══ Text for analysis

If you don’t have Knightian uncertainty, then for every T, M and B you can assign P(B grade Bs || T teachers and M meals). Then for every T, M pair you can find E(B||T, M) and whichever delivers the highest on that ranking is preferred.

david on 2013-05-07 08:03:29:

Well, no, the thing is there’s a sliding scale here. On the one end there’s Bayesian “I have a precisely pinned down distribution representing my beliefs about my uncertainty” and on the other there’s Knightian “I cannot resolve my uncertainty even in principle” and in the middle there’s a wide range where you have some rough ideas about what the right models might look like, and you could through a process of reasoning and evidence gathering improve your models, but the effort of doing so is too great to be feasible.

To put it another way, what I’m positing is happening here is that we have a VNM satisfying preference relation, but it’s expensive to compute, so what we actually observe in practice is the subset of the preference relation where we can calculate the answer in some reasonable amount of time. I’m pointing out that in the preference structure constructed this way there is an important structural difference between “I don’t know” (my decision procedure timed out) and “I am indifferent” (my decision procedure returned indifference).

════

What you need to do –
Write out the part of the thread starting at "If you don’t" and ending at "to be feasible.", word for word.

══ Dataset

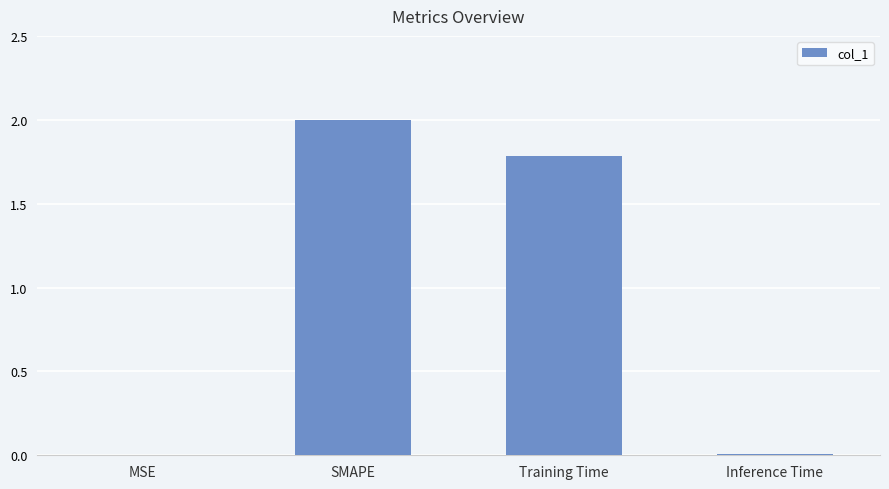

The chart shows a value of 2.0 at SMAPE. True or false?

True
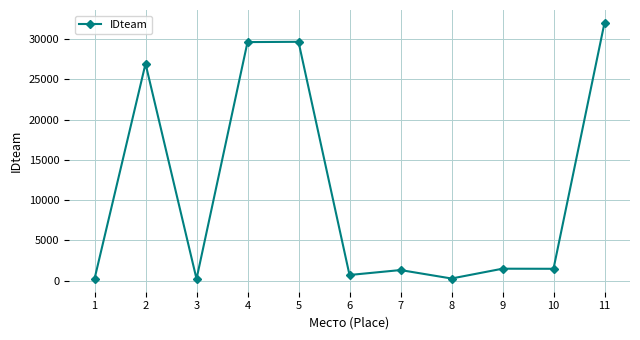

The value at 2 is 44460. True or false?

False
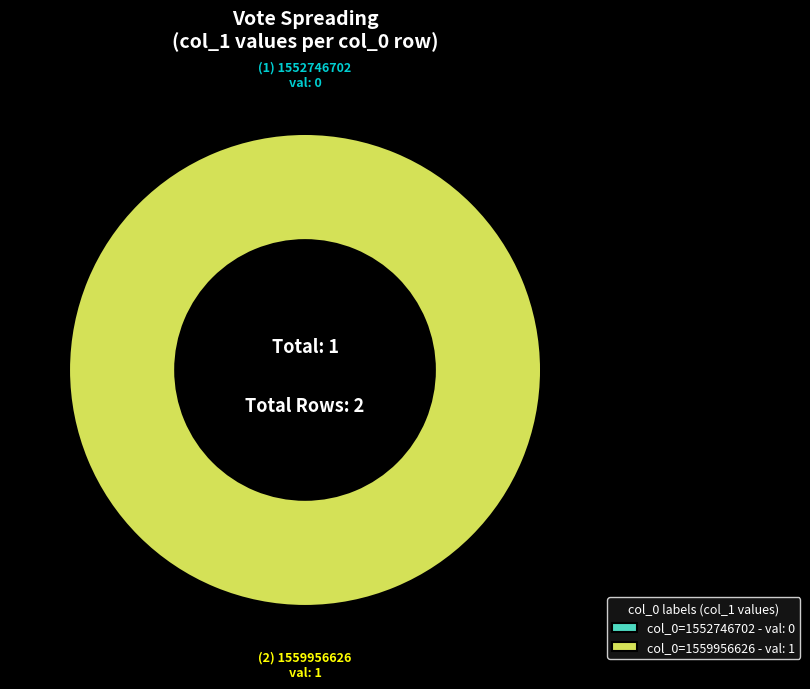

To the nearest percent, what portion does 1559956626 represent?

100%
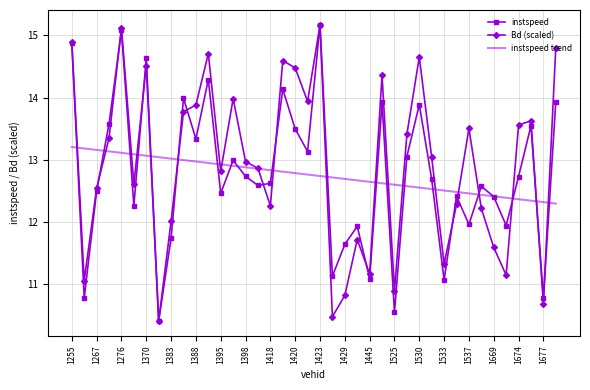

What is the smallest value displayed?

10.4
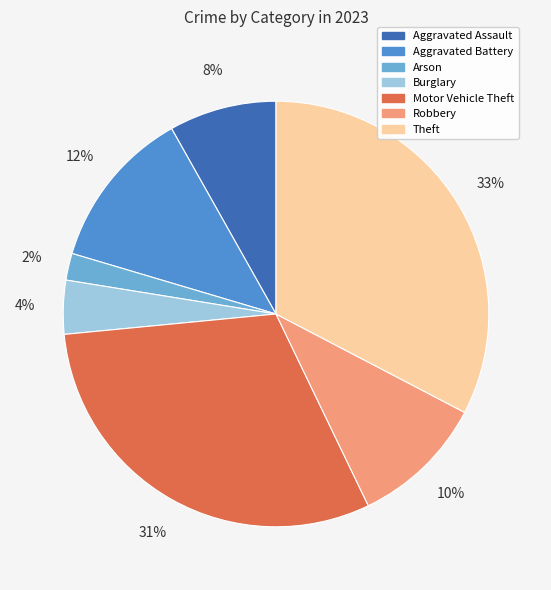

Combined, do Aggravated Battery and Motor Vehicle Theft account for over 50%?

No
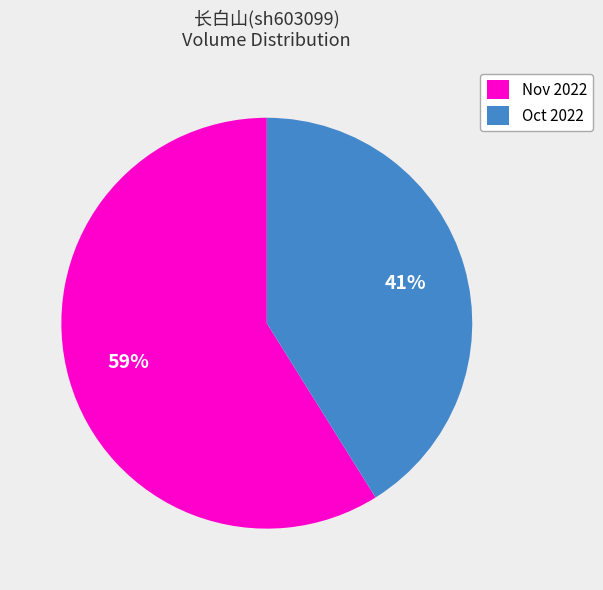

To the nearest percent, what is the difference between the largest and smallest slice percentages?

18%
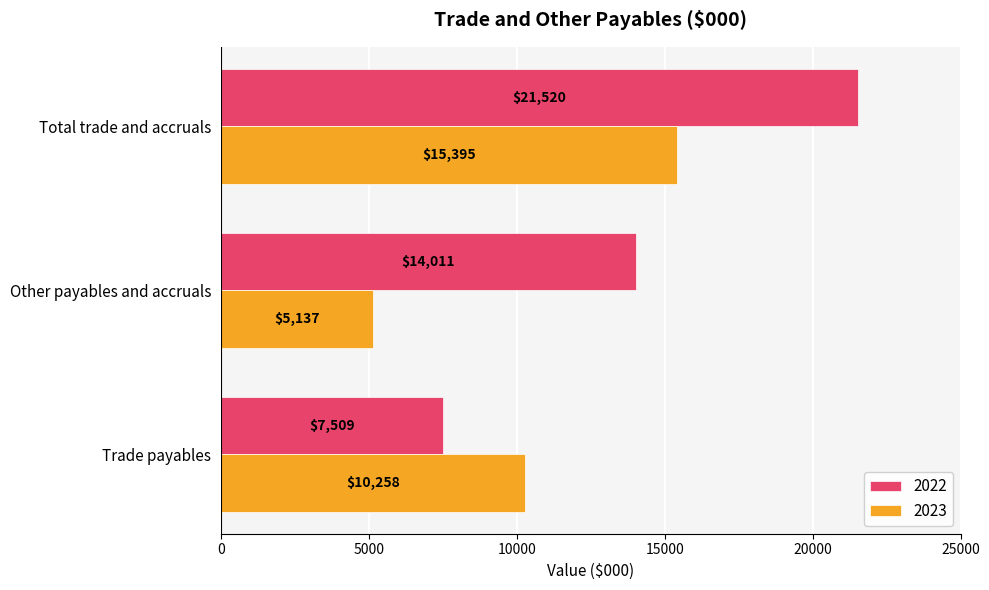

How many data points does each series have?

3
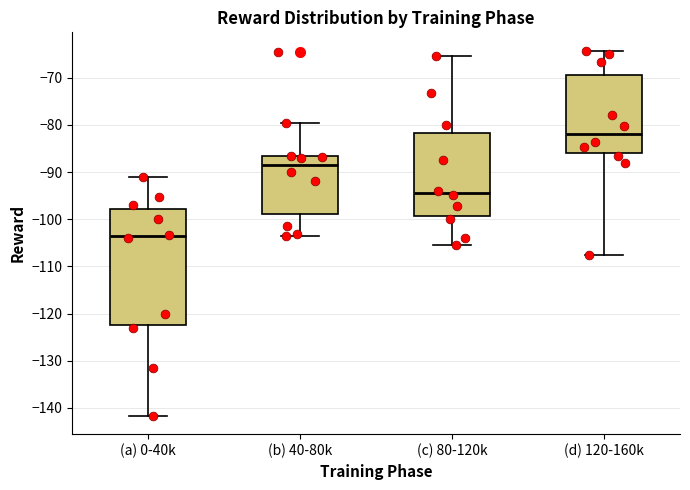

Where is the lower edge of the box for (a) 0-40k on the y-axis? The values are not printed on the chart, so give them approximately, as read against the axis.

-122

════

Response to this task –
If you don’t have Knightian uncertainty, then for every T, M and B you can assign P(B grade Bs || T teachers and M meals). Then for every T, M pair you can find E(B||T, M) and whichever delivers the highest on that ranking is preferred.

david on 2013-05-07 08:03:29:

Well, no, the thing is there’s a sliding scale here. On the one end there’s Bayesian “I have a precisely pinned down distribution representing my beliefs about my uncertainty” and on the other there’s Knightian “I cannot resolve my uncertainty even in principle” and in the middle there’s a wide range where you have some rough ideas about what the right models might look like, and you could through a process of reasoning and evidence gathering improve your models, but the effort of doing so is too great to be feasible.